What to do
Write out, from the entries below, exactly the lines that run between the lines holding "34: (653, 401, 0.84)" and "45: (299, 446, 2.69)", inclusive, and stop there.

Input data
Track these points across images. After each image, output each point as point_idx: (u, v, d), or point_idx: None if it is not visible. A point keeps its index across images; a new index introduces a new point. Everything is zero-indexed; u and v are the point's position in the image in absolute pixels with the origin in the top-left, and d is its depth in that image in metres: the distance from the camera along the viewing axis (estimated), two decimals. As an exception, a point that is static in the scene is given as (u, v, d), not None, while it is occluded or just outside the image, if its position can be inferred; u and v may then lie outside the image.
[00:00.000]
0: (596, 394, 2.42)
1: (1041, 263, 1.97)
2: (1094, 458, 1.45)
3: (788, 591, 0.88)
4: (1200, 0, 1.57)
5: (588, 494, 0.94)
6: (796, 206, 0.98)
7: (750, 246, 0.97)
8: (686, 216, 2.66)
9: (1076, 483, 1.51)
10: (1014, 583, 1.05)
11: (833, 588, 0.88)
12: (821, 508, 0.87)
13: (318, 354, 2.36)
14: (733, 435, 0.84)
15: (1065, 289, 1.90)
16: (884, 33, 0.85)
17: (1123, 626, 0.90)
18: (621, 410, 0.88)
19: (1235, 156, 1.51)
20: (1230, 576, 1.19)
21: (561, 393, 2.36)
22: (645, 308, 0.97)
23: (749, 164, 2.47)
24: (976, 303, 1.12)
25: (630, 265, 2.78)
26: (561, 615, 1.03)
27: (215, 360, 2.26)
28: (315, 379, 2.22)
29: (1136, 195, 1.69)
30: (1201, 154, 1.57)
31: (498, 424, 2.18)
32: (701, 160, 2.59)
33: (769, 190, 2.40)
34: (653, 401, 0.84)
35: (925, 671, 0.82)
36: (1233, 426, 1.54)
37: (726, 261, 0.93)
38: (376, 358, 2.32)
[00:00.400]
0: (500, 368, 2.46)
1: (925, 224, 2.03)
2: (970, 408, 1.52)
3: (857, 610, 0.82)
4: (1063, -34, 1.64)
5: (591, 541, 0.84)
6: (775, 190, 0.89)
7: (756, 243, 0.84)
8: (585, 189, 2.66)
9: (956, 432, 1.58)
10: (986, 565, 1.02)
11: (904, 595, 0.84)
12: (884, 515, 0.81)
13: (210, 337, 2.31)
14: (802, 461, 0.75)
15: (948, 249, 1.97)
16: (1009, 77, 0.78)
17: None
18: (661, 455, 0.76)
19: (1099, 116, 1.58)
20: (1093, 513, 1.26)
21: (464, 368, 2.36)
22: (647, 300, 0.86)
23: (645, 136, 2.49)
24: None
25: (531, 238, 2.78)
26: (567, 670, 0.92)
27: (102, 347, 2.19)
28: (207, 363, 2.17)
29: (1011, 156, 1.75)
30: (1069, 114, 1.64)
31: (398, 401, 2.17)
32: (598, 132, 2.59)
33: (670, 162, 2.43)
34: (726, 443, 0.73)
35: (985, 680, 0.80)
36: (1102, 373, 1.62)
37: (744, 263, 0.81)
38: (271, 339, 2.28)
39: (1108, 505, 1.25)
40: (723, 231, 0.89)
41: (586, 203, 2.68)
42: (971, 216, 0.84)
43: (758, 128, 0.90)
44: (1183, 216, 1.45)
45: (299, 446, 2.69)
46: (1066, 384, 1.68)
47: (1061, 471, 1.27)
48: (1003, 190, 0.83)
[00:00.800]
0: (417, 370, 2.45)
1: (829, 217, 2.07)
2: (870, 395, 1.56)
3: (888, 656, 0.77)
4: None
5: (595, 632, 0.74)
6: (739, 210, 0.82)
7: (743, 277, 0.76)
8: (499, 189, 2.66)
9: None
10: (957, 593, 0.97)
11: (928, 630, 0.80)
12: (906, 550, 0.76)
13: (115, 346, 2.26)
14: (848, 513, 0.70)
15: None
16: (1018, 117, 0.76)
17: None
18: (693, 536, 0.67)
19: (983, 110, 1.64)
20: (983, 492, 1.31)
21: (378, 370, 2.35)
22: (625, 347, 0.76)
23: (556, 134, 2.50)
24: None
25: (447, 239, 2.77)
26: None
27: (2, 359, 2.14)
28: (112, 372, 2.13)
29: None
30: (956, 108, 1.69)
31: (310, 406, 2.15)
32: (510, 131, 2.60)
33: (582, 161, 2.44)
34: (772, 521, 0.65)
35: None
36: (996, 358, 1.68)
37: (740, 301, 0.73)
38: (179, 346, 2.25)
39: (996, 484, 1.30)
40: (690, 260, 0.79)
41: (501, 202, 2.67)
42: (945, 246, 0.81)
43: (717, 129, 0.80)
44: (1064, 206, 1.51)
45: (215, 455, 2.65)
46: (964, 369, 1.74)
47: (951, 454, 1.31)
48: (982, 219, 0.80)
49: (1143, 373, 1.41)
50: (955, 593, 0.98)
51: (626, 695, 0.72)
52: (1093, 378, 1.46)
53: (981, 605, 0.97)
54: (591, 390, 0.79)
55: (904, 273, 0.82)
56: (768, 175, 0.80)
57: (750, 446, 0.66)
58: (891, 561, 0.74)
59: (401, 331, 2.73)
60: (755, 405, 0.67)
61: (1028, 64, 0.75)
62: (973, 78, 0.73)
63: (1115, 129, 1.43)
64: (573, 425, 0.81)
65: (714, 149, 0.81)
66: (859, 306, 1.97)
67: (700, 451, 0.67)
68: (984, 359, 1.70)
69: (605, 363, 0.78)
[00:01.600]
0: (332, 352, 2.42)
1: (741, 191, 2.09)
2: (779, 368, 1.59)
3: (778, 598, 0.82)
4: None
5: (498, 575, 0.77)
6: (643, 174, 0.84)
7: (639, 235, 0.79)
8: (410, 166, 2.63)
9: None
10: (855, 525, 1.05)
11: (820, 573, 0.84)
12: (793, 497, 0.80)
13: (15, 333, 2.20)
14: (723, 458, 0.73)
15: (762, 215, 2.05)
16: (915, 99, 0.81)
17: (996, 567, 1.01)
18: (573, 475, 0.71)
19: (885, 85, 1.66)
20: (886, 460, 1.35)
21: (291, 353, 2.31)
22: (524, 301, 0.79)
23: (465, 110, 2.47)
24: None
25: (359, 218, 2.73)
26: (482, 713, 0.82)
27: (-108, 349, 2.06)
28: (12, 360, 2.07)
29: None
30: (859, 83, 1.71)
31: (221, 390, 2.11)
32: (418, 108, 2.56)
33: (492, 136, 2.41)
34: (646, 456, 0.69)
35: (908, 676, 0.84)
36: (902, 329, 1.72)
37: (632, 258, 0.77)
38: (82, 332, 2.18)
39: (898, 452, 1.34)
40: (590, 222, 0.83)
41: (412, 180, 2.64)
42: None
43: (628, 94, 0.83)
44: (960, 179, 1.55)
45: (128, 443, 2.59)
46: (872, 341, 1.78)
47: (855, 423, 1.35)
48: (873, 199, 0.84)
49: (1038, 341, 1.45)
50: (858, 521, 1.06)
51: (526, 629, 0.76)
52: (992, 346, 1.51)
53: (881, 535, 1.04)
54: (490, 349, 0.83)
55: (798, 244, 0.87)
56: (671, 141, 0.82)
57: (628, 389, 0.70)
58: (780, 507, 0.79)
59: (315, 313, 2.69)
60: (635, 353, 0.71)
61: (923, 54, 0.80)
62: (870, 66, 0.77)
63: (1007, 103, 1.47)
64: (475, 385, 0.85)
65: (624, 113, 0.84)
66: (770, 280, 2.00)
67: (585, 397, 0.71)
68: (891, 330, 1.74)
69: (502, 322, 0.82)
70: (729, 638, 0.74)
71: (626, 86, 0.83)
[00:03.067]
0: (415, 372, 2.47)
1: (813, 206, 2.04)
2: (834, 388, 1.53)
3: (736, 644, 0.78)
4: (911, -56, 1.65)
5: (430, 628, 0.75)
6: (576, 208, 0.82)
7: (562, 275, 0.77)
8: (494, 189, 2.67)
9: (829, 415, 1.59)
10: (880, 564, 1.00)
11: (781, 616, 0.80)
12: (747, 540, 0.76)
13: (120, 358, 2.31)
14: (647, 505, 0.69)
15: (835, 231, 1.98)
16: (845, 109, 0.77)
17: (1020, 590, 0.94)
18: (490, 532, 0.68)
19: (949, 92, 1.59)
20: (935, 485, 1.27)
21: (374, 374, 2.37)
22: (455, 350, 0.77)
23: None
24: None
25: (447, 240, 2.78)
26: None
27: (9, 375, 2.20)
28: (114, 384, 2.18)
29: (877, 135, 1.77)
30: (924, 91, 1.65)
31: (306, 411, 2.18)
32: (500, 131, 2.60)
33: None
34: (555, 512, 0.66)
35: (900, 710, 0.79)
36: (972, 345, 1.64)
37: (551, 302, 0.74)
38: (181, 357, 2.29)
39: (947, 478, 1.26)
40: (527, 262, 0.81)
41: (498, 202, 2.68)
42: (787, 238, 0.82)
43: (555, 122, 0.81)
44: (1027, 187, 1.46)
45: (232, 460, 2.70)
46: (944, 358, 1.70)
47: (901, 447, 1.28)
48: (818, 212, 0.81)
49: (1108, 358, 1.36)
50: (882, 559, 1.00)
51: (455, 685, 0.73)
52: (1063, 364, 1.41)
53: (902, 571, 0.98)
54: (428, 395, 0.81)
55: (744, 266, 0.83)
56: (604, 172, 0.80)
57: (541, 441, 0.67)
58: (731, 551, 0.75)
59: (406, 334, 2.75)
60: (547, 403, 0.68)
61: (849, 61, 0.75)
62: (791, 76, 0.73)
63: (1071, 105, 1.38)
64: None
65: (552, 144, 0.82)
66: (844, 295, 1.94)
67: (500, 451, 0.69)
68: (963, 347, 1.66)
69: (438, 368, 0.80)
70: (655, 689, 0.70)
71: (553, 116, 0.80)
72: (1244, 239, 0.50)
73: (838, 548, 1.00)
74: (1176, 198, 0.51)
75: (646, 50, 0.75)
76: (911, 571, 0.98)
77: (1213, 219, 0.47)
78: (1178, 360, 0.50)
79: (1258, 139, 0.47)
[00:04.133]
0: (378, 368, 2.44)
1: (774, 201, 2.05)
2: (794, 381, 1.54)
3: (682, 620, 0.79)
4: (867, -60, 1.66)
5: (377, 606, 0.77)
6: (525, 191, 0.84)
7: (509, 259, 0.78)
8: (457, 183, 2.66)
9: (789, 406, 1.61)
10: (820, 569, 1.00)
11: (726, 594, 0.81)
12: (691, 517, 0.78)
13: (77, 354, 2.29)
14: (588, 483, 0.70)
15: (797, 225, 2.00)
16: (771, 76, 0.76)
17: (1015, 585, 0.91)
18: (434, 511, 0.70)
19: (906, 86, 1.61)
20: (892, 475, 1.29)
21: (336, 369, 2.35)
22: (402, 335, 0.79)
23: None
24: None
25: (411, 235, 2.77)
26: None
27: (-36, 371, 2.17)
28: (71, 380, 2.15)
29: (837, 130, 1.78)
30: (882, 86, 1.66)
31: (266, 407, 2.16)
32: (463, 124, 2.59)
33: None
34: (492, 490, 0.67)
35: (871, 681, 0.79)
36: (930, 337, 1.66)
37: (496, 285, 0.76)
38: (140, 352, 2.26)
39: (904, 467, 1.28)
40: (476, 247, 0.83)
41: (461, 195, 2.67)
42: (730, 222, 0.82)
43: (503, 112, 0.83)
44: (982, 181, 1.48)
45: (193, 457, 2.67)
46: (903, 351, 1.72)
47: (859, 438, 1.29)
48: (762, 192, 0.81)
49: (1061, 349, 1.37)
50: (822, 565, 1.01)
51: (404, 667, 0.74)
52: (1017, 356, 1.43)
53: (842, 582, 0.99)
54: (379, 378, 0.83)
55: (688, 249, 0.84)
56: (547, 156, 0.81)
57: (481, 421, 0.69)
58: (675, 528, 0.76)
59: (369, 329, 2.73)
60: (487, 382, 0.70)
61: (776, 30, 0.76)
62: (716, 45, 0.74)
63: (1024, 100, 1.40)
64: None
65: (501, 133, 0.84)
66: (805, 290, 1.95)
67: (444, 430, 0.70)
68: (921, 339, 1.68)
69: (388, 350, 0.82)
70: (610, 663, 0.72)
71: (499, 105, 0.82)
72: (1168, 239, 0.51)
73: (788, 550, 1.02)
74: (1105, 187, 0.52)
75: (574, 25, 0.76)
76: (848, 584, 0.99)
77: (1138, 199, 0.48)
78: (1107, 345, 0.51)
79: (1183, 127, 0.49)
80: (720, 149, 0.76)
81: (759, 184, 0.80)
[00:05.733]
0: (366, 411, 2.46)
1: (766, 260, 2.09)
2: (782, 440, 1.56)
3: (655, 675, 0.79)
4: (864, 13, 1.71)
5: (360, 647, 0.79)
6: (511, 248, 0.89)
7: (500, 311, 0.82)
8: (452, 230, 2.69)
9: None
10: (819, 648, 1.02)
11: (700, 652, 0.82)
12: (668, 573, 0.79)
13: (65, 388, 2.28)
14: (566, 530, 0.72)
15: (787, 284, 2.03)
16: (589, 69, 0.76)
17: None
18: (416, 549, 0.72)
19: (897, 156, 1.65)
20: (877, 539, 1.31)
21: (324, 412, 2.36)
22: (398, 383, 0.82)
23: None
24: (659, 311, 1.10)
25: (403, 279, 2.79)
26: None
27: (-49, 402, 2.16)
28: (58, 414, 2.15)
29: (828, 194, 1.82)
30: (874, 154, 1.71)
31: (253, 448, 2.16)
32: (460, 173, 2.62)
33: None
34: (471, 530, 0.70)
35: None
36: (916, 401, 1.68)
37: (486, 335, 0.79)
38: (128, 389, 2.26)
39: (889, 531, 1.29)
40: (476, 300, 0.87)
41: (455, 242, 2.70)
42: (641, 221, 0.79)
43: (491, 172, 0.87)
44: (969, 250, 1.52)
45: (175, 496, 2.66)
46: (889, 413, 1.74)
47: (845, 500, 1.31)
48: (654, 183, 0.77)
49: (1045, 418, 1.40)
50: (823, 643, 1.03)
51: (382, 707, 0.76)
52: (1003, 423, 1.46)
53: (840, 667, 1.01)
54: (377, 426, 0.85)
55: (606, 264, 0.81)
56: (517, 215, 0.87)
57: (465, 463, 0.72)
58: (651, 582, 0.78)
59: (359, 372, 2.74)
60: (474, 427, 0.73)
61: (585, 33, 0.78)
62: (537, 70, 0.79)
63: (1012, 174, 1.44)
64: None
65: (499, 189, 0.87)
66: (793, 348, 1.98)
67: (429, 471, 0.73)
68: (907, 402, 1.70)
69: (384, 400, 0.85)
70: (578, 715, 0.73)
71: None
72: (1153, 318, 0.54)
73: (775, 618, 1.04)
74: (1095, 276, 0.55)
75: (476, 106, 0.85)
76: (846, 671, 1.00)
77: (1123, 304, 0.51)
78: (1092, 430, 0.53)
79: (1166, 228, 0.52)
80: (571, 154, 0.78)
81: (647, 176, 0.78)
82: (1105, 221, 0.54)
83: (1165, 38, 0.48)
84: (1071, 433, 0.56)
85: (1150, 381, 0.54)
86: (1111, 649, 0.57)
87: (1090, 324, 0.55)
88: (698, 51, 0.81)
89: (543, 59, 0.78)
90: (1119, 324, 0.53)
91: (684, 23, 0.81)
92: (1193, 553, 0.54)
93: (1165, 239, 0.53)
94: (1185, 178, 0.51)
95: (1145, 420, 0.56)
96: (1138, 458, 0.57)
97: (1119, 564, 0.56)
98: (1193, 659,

Task output
34: (653, 401, 0.84)
35: (925, 671, 0.82)
36: (1233, 426, 1.54)
37: (726, 261, 0.93)
38: (376, 358, 2.32)
[00:00.400]
0: (500, 368, 2.46)
1: (925, 224, 2.03)
2: (970, 408, 1.52)
3: (857, 610, 0.82)
4: (1063, -34, 1.64)
5: (591, 541, 0.84)
6: (775, 190, 0.89)
7: (756, 243, 0.84)
8: (585, 189, 2.66)
9: (956, 432, 1.58)
10: (986, 565, 1.02)
11: (904, 595, 0.84)
12: (884, 515, 0.81)
13: (210, 337, 2.31)
14: (802, 461, 0.75)
15: (948, 249, 1.97)
16: (1009, 77, 0.78)
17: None
18: (661, 455, 0.76)
19: (1099, 116, 1.58)
20: (1093, 513, 1.26)
21: (464, 368, 2.36)
22: (647, 300, 0.86)
23: (645, 136, 2.49)
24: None
25: (531, 238, 2.78)
26: (567, 670, 0.92)
27: (102, 347, 2.19)
28: (207, 363, 2.17)
29: (1011, 156, 1.75)
30: (1069, 114, 1.64)
31: (398, 401, 2.17)
32: (598, 132, 2.59)
33: (670, 162, 2.43)
34: (726, 443, 0.73)
35: (985, 680, 0.80)
36: (1102, 373, 1.62)
37: (744, 263, 0.81)
38: (271, 339, 2.28)
39: (1108, 505, 1.25)
40: (723, 231, 0.89)
41: (586, 203, 2.68)
42: (971, 216, 0.84)
43: (758, 128, 0.90)
44: (1183, 216, 1.45)
45: (299, 446, 2.69)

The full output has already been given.